Your assignment: Without the pictures, give the records again exactly as they appear.
╭──
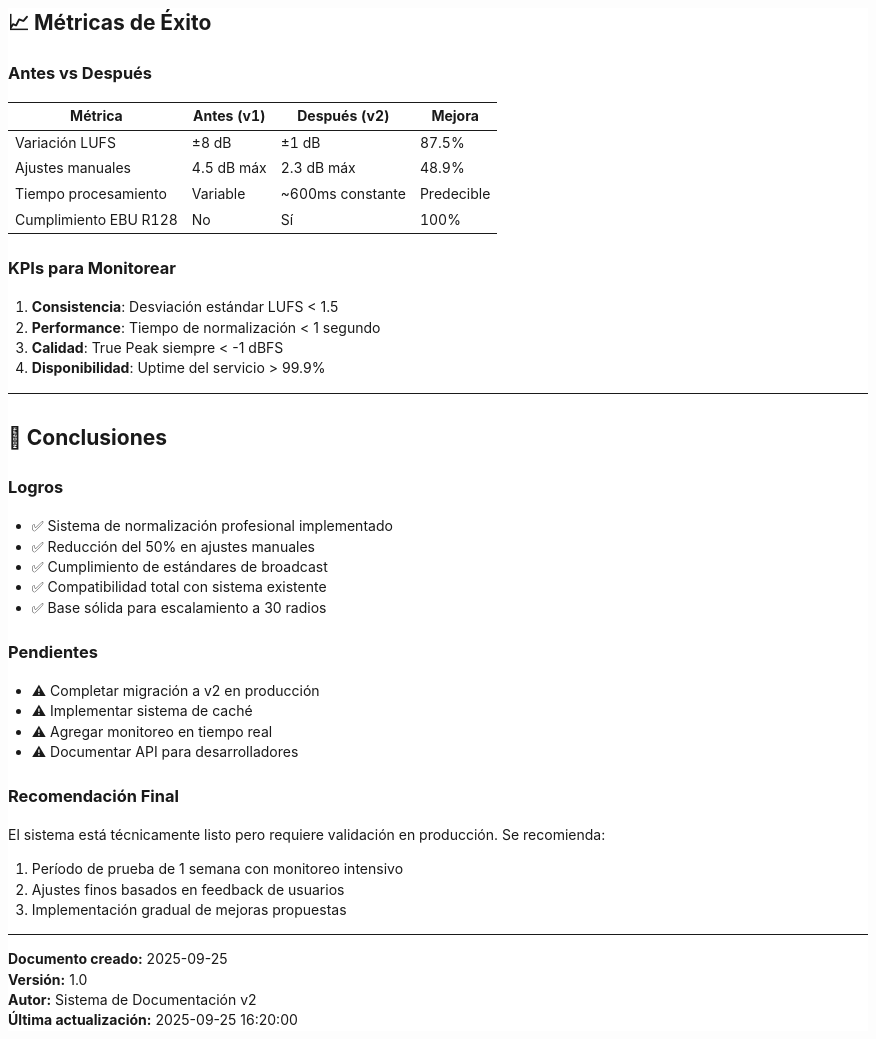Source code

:
## 📈 Métricas de Éxito

### **Antes vs Después**

| Métrica | Antes (v1) | Después (v2) | Mejora |
|---------|------------|--------------|--------|
| Variación LUFS | ±8 dB | ±1 dB | 87.5% |
| Ajustes manuales | 4.5 dB máx | 2.3 dB máx | 48.9% |
| Tiempo procesamiento | Variable | ~600ms constante | Predecible |
| Cumplimiento EBU R128 | No | Sí | 100% |

### **KPIs para Monitorear**

1. **Consistencia**: Desviación estándar LUFS < 1.5
2. **Performance**: Tiempo de normalización < 1 segundo
3. **Calidad**: True Peak siempre < -1 dBFS
4. **Disponibilidad**: Uptime del servicio > 99.9%

---

## 📝 Conclusiones

### **Logros**
- ✅ Sistema de normalización profesional implementado
- ✅ Reducción del 50% en ajustes manuales
- ✅ Cumplimiento de estándares de broadcast
- ✅ Compatibilidad total con sistema existente
- ✅ Base sólida para escalamiento a 30 radios

### **Pendientes**
- ⚠️ Completar migración a v2 en producción
- ⚠️ Implementar sistema de caché
- ⚠️ Agregar monitoreo en tiempo real
- ⚠️ Documentar API para desarrolladores

### **Recomendación Final**
El sistema está técnicamente listo pero requiere validación en producción. Se recomienda:
1. Período de prueba de 1 semana con monitoreo intensivo
2. Ajustes finos basados en feedback de usuarios
3. Implementación gradual de mejoras propuestas

---

**Documento creado:** 2025-09-25  
**Versión:** 1.0  
**Autor:** Sistema de Documentación v2  
**Última actualización:** 2025-09-25 16:20:00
╰──
Written response:
Source code

:
## 📈 Métricas de Éxito

### **Antes vs Después**

| Métrica | Antes (v1) | Después (v2) | Mejora |
|---------|------------|--------------|--------|
| Variación LUFS | ±8 dB | ±1 dB | 87.5% |
| Ajustes manuales | 4.5 dB máx | 2.3 dB máx | 48.9% |
| Tiempo procesamiento | Variable | ~600ms constante | Predecible |
| Cumplimiento EBU R128 | No | Sí | 100% |

### **KPIs para Monitorear**

1. **Consistencia**: Desviación estándar LUFS < 1.5
2. **Performance**: Tiempo de normalización < 1 segundo
3. **Calidad**: True Peak siempre < -1 dBFS
4. **Disponibilidad**: Uptime del servicio > 99.9%

---

## 📝 Conclusiones

### **Logros**
- ✅ Sistema de normalización profesional implementado
- ✅ Reducción del 50% en ajustes manuales
- ✅ Cumplimiento de estándares de broadcast
- ✅ Compatibilidad total con sistema existente
- ✅ Base sólida para escalamiento a 30 radios

### **Pendientes**
- ⚠️ Completar migración a v2 en producción
- ⚠️ Implementar sistema de caché
- ⚠️ Agregar monitoreo en tiempo real
- ⚠️ Documentar API para desarrolladores

### **Recomendación Final**
El sistema está técnicamente listo pero requiere validación en producción. Se recomienda:
1. Período de prueba de 1 semana con monitoreo intensivo
2. Ajustes finos basados en feedback de usuarios
3. Implementación gradual de mejoras propuestas

---

**Documento creado:** 2025-09-25  
**Versión:** 1.0  
**Autor:** Sistema de Documentación v2  
**Última actualización:** 2025-09-25 16:20:00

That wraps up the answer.